Он расположился рядом с ней на диване. Тело ее напряглось. Сможет ли она простить ему те растерянность и разочарование, которые вынуждена была испытать, узнав, с какой легкостью и выгодой для себя он утаил от нее факт своего второго клятвенного обещания, данного деду? Не в силах терпеть боль от ощущения его присутствия, Александра поднялась с места.
– Думаю, что мне пора спать. – Она повернулась к Димитрию. – Можешь считать себя свободным от обязанности сопровождать меня наверх. Уверена, что у вас есть о чем поговорить. Вы так долго не виделись. – Слова были напыщенными и прозвучали неестественно.
Димитрий прищурился, словно заподозрил что-то неладное, и галантно встал.
– Я все же провожу тебя.
Петронидис-старший тоже медленно поднялся с кресла. Вид у него был утомленный. Впервые за время их общения Александра увидела, что не так уж он и здоров.
Быстро расцеловав Петронидиса-старшего в обе щеки, она направилась к лестнице, ведущей наверх.
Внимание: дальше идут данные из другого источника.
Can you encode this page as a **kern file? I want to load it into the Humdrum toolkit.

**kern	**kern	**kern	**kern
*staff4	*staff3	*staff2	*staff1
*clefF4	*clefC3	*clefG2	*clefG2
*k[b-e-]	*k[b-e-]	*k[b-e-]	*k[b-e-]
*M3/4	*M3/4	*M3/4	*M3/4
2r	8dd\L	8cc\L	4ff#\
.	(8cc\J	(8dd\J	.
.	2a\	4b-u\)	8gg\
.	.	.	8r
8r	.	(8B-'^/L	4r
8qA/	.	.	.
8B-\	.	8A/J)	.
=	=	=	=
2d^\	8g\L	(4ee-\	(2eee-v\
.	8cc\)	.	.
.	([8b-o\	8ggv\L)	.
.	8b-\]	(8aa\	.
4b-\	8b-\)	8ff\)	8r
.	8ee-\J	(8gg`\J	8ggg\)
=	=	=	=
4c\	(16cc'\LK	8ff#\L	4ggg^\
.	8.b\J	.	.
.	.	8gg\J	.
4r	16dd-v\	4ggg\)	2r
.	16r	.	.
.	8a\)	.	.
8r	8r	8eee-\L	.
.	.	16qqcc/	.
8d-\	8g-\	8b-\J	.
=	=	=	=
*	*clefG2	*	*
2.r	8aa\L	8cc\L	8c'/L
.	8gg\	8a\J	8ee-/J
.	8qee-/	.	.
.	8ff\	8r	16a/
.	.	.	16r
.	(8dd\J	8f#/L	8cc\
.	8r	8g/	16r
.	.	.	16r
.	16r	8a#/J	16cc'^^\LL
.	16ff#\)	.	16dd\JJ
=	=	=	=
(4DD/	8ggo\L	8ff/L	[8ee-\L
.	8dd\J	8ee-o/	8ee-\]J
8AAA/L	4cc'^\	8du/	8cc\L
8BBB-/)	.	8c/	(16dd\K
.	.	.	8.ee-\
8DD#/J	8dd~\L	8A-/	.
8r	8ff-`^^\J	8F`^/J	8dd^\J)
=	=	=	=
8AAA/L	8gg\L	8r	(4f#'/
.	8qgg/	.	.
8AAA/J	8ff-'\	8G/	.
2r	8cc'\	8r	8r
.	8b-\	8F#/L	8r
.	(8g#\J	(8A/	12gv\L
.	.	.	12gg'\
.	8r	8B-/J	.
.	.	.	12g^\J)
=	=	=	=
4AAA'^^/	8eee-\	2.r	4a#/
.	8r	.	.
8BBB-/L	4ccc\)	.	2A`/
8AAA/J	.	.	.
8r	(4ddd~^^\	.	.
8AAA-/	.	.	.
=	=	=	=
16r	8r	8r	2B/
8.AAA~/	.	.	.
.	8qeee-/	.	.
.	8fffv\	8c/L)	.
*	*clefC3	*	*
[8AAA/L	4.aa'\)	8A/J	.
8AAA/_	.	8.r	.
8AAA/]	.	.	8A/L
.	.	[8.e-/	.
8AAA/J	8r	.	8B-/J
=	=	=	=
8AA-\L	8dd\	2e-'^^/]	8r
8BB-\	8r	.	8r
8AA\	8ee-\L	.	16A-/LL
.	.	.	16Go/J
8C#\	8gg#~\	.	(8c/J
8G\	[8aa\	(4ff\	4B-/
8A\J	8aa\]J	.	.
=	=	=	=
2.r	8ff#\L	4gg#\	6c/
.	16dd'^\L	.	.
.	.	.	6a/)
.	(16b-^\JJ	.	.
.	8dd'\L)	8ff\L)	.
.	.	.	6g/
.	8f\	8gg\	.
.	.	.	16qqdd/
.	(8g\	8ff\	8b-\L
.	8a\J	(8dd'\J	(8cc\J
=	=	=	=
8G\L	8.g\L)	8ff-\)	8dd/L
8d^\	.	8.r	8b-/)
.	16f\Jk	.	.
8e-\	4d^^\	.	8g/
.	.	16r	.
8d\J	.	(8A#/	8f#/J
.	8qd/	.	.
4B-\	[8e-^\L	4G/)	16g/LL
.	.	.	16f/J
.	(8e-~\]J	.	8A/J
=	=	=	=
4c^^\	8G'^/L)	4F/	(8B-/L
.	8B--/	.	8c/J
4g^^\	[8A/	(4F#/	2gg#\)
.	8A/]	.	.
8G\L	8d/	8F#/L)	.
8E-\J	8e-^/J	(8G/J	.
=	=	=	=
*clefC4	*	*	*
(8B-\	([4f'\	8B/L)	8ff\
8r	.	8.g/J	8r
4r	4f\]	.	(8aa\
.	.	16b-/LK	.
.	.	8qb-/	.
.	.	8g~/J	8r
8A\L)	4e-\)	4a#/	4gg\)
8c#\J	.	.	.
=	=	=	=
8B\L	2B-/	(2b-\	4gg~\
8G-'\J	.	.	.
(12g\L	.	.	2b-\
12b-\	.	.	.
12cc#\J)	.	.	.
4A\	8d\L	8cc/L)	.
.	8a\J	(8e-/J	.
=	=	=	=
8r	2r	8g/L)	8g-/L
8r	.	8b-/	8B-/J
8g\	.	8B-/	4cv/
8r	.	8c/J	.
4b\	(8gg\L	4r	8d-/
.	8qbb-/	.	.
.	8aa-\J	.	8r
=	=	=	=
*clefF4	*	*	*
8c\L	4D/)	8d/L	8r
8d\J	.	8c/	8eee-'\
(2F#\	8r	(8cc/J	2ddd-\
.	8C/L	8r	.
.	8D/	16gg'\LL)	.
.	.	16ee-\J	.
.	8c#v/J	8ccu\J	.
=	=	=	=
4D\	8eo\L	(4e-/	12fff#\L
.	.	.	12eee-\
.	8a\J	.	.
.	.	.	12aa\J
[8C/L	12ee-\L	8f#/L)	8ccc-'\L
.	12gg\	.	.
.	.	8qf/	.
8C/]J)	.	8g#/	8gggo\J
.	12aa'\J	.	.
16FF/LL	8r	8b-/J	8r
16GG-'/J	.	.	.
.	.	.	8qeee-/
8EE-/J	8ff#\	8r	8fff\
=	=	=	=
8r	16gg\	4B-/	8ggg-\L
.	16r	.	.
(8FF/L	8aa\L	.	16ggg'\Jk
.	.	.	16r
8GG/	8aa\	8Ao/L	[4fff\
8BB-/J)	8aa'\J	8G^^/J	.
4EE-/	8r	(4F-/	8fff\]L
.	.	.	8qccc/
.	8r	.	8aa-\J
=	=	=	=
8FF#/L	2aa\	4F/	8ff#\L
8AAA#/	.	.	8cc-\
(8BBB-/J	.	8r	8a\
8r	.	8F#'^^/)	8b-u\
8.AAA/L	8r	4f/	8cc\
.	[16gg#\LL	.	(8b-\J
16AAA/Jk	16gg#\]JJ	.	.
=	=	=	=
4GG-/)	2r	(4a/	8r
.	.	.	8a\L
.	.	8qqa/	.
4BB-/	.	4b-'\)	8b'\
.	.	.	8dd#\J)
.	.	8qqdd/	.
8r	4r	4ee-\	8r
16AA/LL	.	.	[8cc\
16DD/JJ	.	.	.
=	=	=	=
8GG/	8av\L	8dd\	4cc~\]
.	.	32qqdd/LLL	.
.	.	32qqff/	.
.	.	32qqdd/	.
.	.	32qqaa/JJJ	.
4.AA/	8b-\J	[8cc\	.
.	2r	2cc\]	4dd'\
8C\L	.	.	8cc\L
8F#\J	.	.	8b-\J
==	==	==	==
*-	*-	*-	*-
Димитрий немного отстал от нее, уделив несколько секунд деду, чтобы пожелать тому спокойной ночи, и догнал ее уже на последней ступени. Александра благосклонно позволила мужу взять ее за руку, но, когда он стал оказывать ей знаки внимания в постели, резко отвергла его ласки, ссылаясь на усталость. Занятия любовью стали для нее в эту ночь невозможными.
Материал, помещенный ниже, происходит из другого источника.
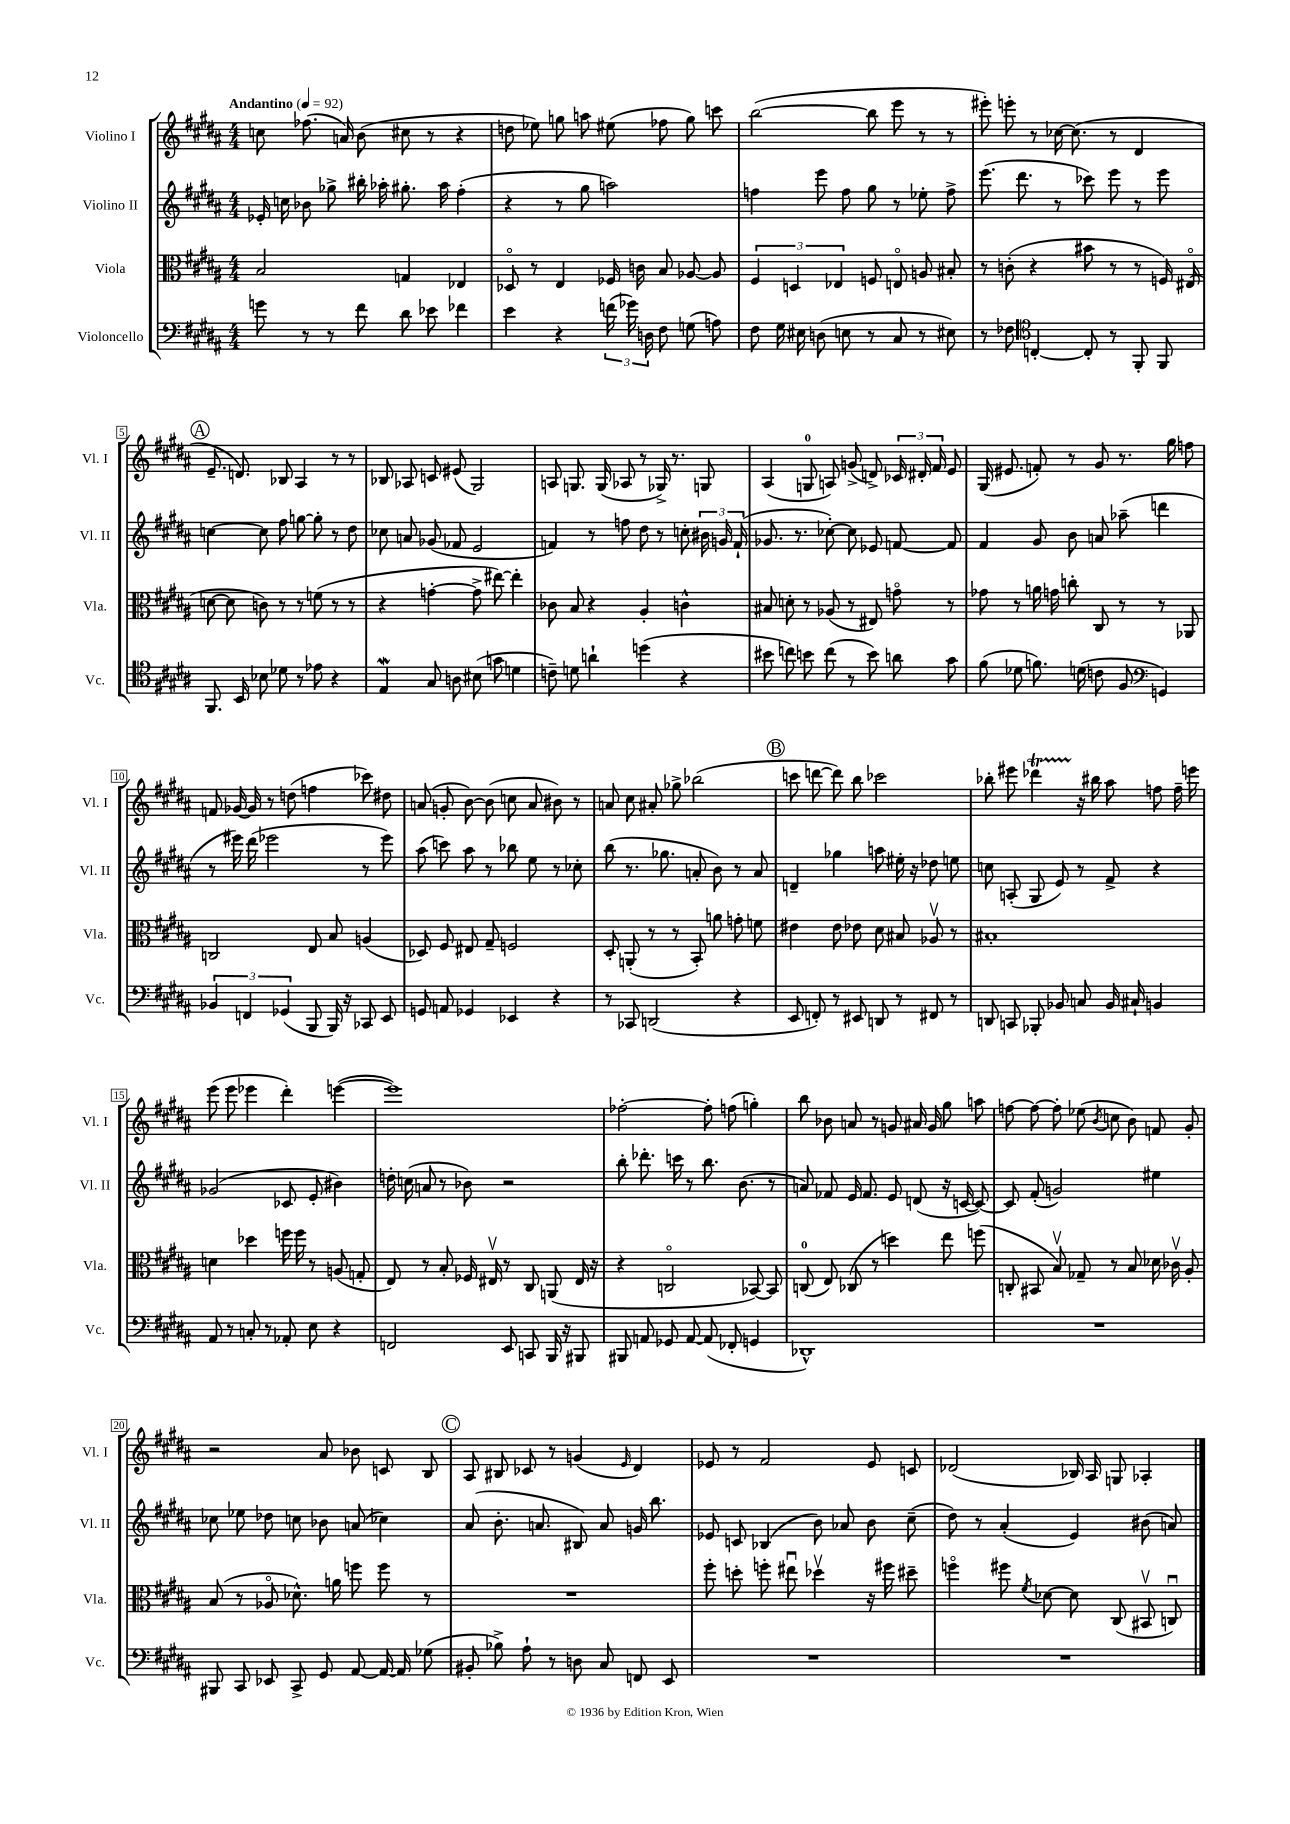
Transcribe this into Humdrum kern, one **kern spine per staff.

Он ведь женился на ней, чтобы исполнить клятву, данную смертельно больному родственнику. Впервые за всю беременность она почувствовала щемящую тяжесть в сердце, и связана эта боль была непосредственно с ее ребенком. Если бы она не забеременела, Димитрий спокойно отпустил бы ее на все четыре стороны.
ГЛАВА ДВЕНАДЦАТАЯ
На следующее утро, проснувшись, Александра с удивлением обнаружила, что Димитрия рядом с ней нет. Она обняла его подушку, вдыхая аромат, присущий только ему, мечтая, чтобы его отсутствие не отдалось физической болью в сердце. Два часа тому назад ему пришлось вылететь в Афины, но он не испарился незамеченным, а разбудил супругу робкими ласками, закончившимися проявлением бурной страсти.
Отходя ко сну, она твердо решила не заниматься с ним этой ночью любовью. Но решимости хватило лишь до рассвета, когда супруг разбудил ее поцелуем.
Стук в дверь возвестил о том, что настало время завтрака. Она быстро приподнялась и села на кровати поудобнее, чтобы прислуга смогла поставить поднос ей на колени. Губы неожиданно растянулись в улыбке, стоило ей увидеть хлебцы, фрукты, яичницу и кусочек бекона. Димитрий не раз подшучивал над ее правилом неизменно есть на завтрак одно и то же. Согласно его утверждениям, беременным женщинам должны сниться соленые огурцы и мороженое, а не хлебцы и бекон.
К завтраку подали и невкусный, но полезный травяной чай, к которому она вынуждена была себя приучить, чтобы хоть как-то справляться с приступами тошноты. К чаю она притрагиваться сегодня не собиралась – симптомы очередного приступа благополучно прошли.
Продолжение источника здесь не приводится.